To determine if anti-tumor necrosis factor (TNF) therapy (adalimumab) can safely improve symptoms of erosive/inflammatory osteoarthritis (EOA).This was an open-label pilot trial in 12 patients with EOA. Patients > 45 years old with EOA of the hands defined by > or = 2 tender and > or = 2 swollen joints (distal interphalangeal, proximal interphalangeal, first carpometacarpal) despite nonsteroidal antiinflammatory drug therapy were eligible. Patients were excluded for autoimmune arthritis, recent disease modifying antirheumatic drug use, prior use of anti-TNF therapy, infection, malignancy, or poorly controlled medical conditions. All patients received adalimumab 40 mg every other week for 12 weeks. Safety was assessed 4 weeks after the final dose.

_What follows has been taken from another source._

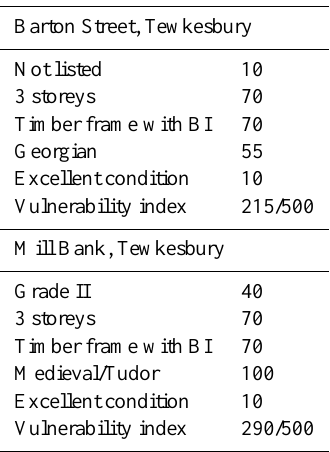
the most influential contributor to the listing of a structure. Table 2. Tewkesbury vulnerability index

Primary endpoints included safety and American College of Rheumatology (ACR) response.Patients were predominantly female with a mean age of 60 years and 12 years of arthritis. All patients completed the study and safety followup. Adverse events were mild without necessitating discontinuation of study drug. After 12 weeks, there was a statistically significant improvement in the number of swollen joints compared to baseline (p < 0.01). One patient achieved an ACR20 response and 42% achieved an OMERACT-OARSI response. Although we detected no statistically significant improvement in the number of tender joints, grip strength, disability, pain, or global disease assessments, trends suggested modest improvement in all efficacy measures.This small open-label study of patients with EOA demonstrated that adalimumab was well tolerated. Treatment with adalimumab for 3 months did not significantly improve the signs and symptoms of EOA and most patients did not achieve an ACR20. Trends suggested improvement and individual patients had some benefit. Factors limiting interpretation of this study include the lack of a control group, outcomes chosen, number of patients treated, and the duration of treatment.